I lived in an enormous house with all the people I've ever met.  I came out pretty on top during the revolution, because I had seen it coming, and had hidden the kitchen knives in nooks and crannies throughout the house, and every time someone tried to contain me, I knew where a knife was, and fended them off. I didn't have to actually kill anyone.  They decided I was too much trouble to subdue, since I didn't pose any real threat.  It was pretty awesome.

Everything seemed fairly normal in the morning, so I set out to walk to work.  I left the enormous house, which was perched on a cliff overlooking a quiet bay.  About a block from home I was transfixed by a vast, shifting cloud of luna moths fluttering bright green against the milky clouds, surrounded by a flock of canaries swooping in to eat them.  The whole jumble swirled and writhed in the sky, billowing and undulating in the air just off the cliff.

I turned to a member of the new regime, who had a monitoring station set up nearby.  I could see the images where he was charting the movements of the two intermingled swarms, and on a larger screen we could observe the patterns being tracked world wide.  There were huge schools of fish in the ocean spelling out words and forming animated line drawings, giant cartoons where a sword fish went and poked a shark, then sped away, sort of like the roadrunner teasing the coyote.  I don't think the birds and moths were making any sort of pictures, but all unusual swarming behaviors were being watched.  It was a strange new world.

I continued on my way to work, but at some point I just resigned myself to being late, because a few blocks further on, up the inlet where a small river emptied into the bay, there was a tall, leafless tree, and in the upper branches I could see an enormous brown bear.  It had a rust brown head and chest and front legs, but his rump and hindquarters were white and dappled with brown and tan spots.  There were some people fishing upstream, an older man fly fishing, and farther up, on a pier, a young brother and sister casting for perch. I wondered if they'd seen the bear, and if I should warn them, but the bear hadn't noticed me, and I didn't want to draw attention, so I stayed still in the shadow of a tree across the path and watched.

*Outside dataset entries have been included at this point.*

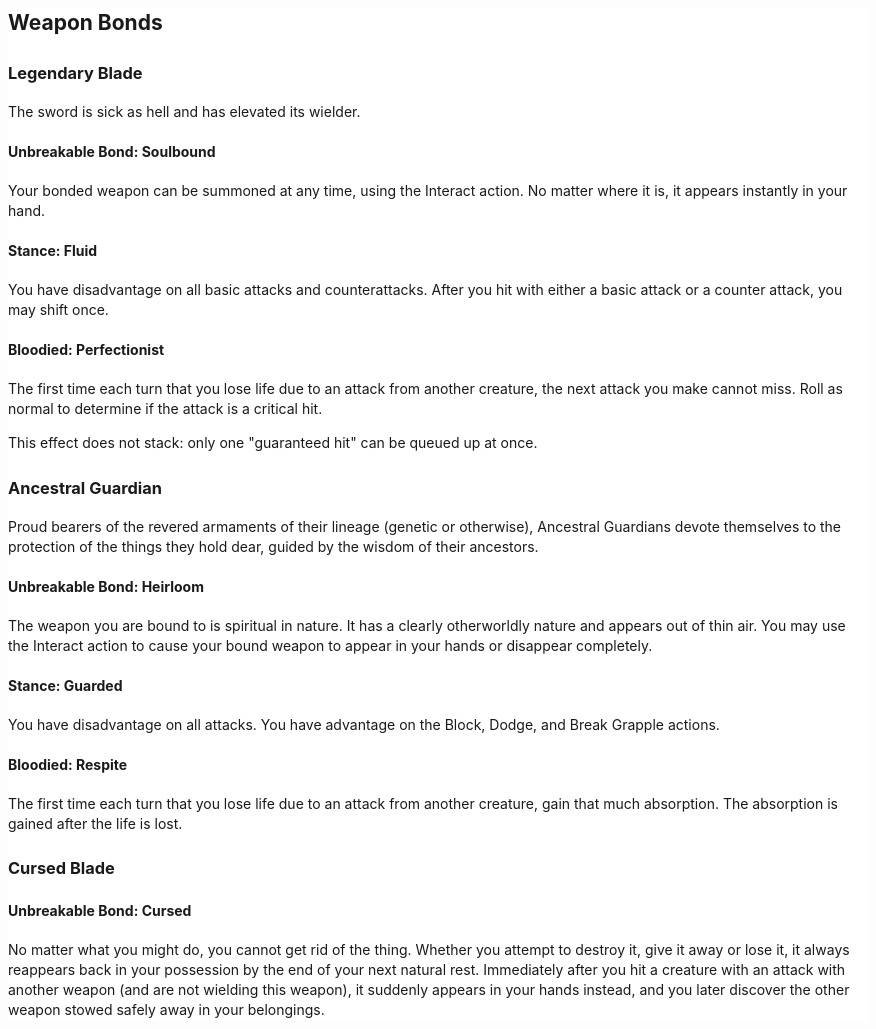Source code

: ## Weapon Bonds

### Legendary Blade

The sword is sick as hell and has elevated its wielder.

#### Unbreakable Bond: Soulbound

Your bonded weapon can be summoned at any time, using the Interact action.
No matter where it is, it appears instantly in your hand.

#### Stance: Fluid

You have disadvantage on all basic attacks and counterattacks. After you hit with either a basic attack or a counter attack, you may shift once.

#### Bloodied: Perfectionist

The first time each turn that you lose life due to an attack from another creature, the next attack you make cannot miss.
Roll as normal to determine if the attack is a critical hit.

This effect does not stack: only one "guaranteed hit" can be queued up at once.

### Ancestral Guardian

Proud bearers of the revered armaments of their lineage (genetic or otherwise), Ancestral Guardians devote themselves to the protection of the things they hold dear, guided by the wisdom of their ancestors.

#### Unbreakable Bond: Heirloom

The weapon you are bound to is spiritual in nature.
It has a clearly otherworldly nature and appears out of thin air.
You may use the Interact action to cause your bound weapon to appear in your hands or disappear completely.

#### Stance: Guarded

You have disadvantage on all attacks. You have advantage on the Block, Dodge, and Break Grapple actions.

#### Bloodied: Respite

The first time each turn that you lose life due to an attack from another creature, gain that much absorption. The absorption is gained after the life is lost.

### Cursed Blade

#### Unbreakable Bond: Cursed

No matter what you might do, you cannot get rid of the thing.
Whether you attempt to destroy it, give it away or lose it, it always reappears back in your possession by the end of your next natural rest.
Immediately after you hit a creature with an attack with another weapon (and are not wielding this weapon), it suddenly appears in your hands instead, and you later discover the other weapon stowed safely away in your belongings.
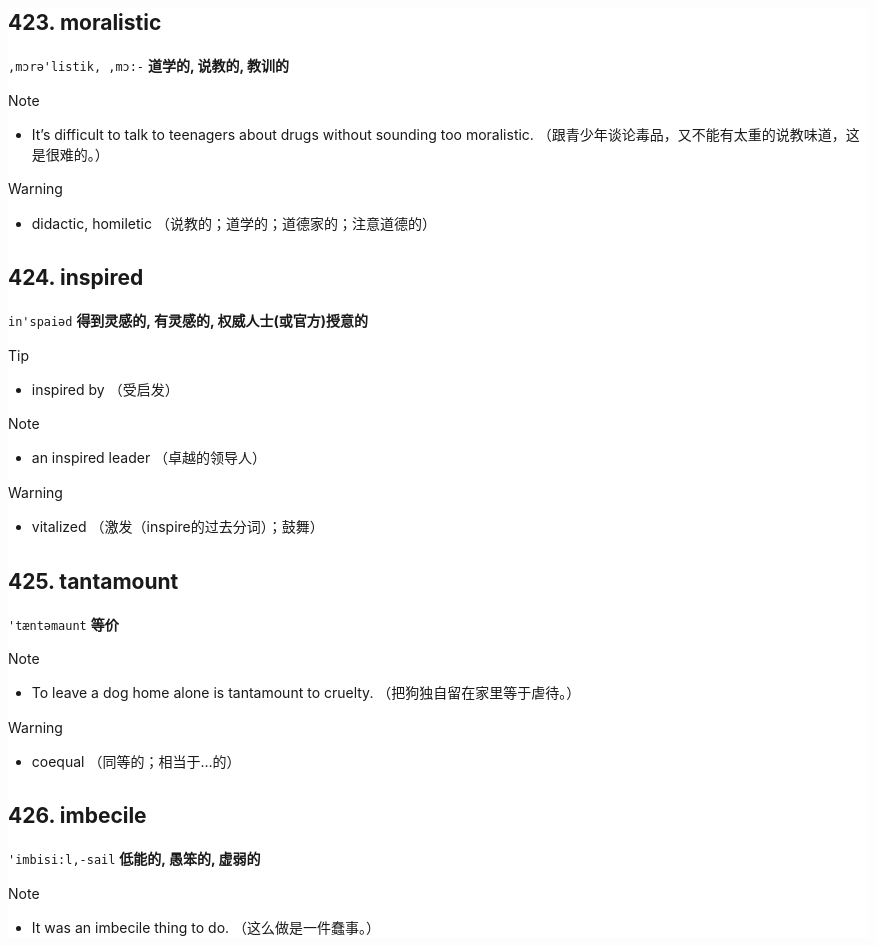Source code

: ## 423. moralistic

`,mɔrə'listik, ,mɔ:-`  **道学的, 说教的, 教训的**

> [!NOTE]
>
> - It’s difficult to talk to teenagers about drugs without sounding too moralistic. （跟青少年谈论毒品，又不能有太重的说教味道，这是很难的。）
>

> [!WARNING]
>
> - didactic, homiletic （说教的；道学的；道德家的；注意道德的）
>

## 424. inspired

`in'spaiəd`  **得到灵感的, 有灵感的, 权威人士(或官方)授意的**

> [!TIP]
>
> - inspired by （受启发）
>

> [!NOTE]
>
> - an inspired leader （卓越的领导人）
>

> [!WARNING]
>
> - vitalized （激发（inspire的过去分词）；鼓舞）
>

## 425. tantamount

`'tæntəmaunt`  **等价**

> [!NOTE]
>
> - To leave a dog home alone is tantamount to cruelty. （把狗独自留在家里等于虐待。）
>

> [!WARNING]
>
> - coequal （同等的；相当于…的）
>

## 426. imbecile

`'imbisi:l,-sail`  **低能的, 愚笨的, 虚弱的**

> [!NOTE]
>
> - It was an imbecile thing to do. （这么做是一件蠢事。）
>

From his perch in the upper branches, the bear had spied a birds' nest lower down, on some very small limbs he was never going to be able to climb to.  But this bear was smarter than your average bear.  He climbed down, ignoring the squawking, wheeling parent birds that darted at his head, and found a rod and reel that the fly fisher had left leaning against a boat beached near the tree.  The bear took the fishing rod in his mouth, climbed back above the nest on the sturdier limbs, and proceeded to let down the line, hook the nest, and jerk it loose with a few tugs, then let it fall to the ground.

The bear climbed down and began to lap up the spilled contents of the broken eggs, and I decided, of course, to take a picture with my iPhone.  I was getting everything lined and zoomed up when I saw in the image on my phone that he had noticed me.  As he lumbered angrily in my direction, I took a great shot, then darted out of the way of his charge, but I stumbled as his massive shoulder slammed into my hip.  I rolled down the small hillock I'd been standing on, and scrambled upright as he skidded to a stop and turned back towards me.

I stood up as tall as I could and turned to face him squarely.  I stomped my food and he froze, and I looked him right in the eyes and hollered, "GIT! GIT OUT OF HERE! GO ON!" He cringed and cowered, and I stomped and yelled some more, and he turned and scampered off into the forest.  The guy with the monitoring station called me back over to watch more of the strange swordfish cartoons going on in the oceans, and I don't think I ever did make it to work.